すると、山道を外れたところから、ピィピィと何かの鳴き声が聞こえました。
気になって近寄ってみると、一羽の山ウサギが罠にかかっていて大変苦しそうでした。
おじいさんは可哀想だと思い罠を外してやり、逃がして上げました。
その日の夜遅く、おじいさんの家に狩人が訪ねてきて言いました。
「獲物を罠から逃がしたのはあんたか。俺たちだって食うためにやってんのに、勝手なことしやがって」
おじいさんはむかつき言い返しました。
「私は助けてやっただけだ。どのみち、こんな小さな獣一匹しとめたって、汁が三杯もつくものか」
おじいさんがそういうと、狩人は怒り気味に怒鳴りました。
「こっちは態々山の神さんに、伺い立てて許可貰ったんだぞ。お前はただ、横から入り込んで荒らしただけに過ぎんのだ」
そして二人は夜にも関わらず散々文句を言いあい、喧嘩に決着はつかずに、さらに夜が更けたころ
「謝るんなら許してやろうと思ったが、お前のような強情なじじいは、山の神さんにも嫌われるだろうさ」
と煽り文句を残して去っていきました。
次の日、昨日と同じように山に山菜取りに来たおじいさんですが、今度は後ろから声を掛けられました。
「昨日罠から兎を逃した老人はあんたか」
振り返るとそこには、小さな女の子がたっていました。

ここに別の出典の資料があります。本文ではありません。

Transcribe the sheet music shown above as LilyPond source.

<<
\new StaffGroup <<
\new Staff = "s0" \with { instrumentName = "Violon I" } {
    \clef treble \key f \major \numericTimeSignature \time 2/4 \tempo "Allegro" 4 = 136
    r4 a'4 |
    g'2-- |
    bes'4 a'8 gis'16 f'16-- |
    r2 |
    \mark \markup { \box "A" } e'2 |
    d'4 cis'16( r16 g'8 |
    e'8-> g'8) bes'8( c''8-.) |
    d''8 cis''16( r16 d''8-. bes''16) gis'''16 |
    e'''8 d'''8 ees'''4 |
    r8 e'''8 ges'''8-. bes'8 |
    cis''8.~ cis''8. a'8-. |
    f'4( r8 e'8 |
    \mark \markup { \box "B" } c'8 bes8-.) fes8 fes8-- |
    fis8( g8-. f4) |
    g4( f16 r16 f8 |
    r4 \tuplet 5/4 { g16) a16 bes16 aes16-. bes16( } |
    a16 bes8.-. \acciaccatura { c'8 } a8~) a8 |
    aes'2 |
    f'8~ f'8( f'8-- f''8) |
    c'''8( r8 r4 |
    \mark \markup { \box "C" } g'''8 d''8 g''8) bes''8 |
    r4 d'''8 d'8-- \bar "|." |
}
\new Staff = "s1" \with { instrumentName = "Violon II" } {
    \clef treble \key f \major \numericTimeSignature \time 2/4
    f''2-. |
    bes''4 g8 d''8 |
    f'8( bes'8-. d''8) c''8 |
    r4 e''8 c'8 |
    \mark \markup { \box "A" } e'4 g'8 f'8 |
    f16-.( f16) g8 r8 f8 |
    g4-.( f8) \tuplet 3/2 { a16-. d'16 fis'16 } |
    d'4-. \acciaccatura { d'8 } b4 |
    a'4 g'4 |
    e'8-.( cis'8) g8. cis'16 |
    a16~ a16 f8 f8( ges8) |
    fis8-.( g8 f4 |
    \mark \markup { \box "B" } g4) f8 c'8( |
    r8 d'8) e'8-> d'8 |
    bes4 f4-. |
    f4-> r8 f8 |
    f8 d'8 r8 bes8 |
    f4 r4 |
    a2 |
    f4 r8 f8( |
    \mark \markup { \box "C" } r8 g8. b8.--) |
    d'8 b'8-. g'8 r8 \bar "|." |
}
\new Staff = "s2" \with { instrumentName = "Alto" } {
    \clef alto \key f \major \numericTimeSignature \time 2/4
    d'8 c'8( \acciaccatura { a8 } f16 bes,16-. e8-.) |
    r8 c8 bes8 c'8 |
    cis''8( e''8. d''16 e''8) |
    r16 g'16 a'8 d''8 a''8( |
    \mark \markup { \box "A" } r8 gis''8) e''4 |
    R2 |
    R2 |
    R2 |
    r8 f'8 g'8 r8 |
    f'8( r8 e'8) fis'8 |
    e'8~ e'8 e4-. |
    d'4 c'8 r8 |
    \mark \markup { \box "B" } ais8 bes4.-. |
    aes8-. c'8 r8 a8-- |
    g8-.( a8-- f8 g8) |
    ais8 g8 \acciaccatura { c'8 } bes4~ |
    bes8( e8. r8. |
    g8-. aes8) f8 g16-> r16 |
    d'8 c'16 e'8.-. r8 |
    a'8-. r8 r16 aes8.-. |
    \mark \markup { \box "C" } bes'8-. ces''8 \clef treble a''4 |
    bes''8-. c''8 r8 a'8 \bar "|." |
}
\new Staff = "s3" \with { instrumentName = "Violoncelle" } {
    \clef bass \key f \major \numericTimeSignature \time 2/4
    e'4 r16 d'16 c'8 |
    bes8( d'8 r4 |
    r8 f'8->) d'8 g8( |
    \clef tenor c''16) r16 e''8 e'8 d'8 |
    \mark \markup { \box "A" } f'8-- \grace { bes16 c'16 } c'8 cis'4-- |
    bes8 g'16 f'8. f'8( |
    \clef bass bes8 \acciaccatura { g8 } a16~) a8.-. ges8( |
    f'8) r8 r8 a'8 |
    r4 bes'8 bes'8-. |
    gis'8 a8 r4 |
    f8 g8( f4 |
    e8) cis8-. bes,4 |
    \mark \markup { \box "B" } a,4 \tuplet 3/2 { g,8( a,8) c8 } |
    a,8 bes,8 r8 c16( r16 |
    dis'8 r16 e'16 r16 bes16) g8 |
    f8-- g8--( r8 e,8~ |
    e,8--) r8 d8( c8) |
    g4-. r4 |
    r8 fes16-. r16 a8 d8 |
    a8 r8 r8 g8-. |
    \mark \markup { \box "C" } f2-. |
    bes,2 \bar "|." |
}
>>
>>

おじいさんが
「そうだ」
と肯定すると、女の子はにやにやして言いました。
「ここには肉を食らう獣が少ない。
だからどうしても狩人が必要になる。
勿論、狩りすぎは良くないが、この山には狩人が必要なのだ」
おじいさんは何故だか、冬でもないのに、身体が震えて溜まりません。
ぶるぶる震えながら女の子に尋ねました。
「そ…それがどうしたんだ?」
女の子は言い返しました。
「この山には狩人達が必要、と言っている」
女の子が微笑みながらおじいさんの手を握り、続けて言いました。
「お前は私に伺いすら立てず、勝手に山を毟ってばかり。
そんなお前はこっちに来て、老いた兎になるがいい」
それ以来、おじいさんは家に帰ることはなかったそうな。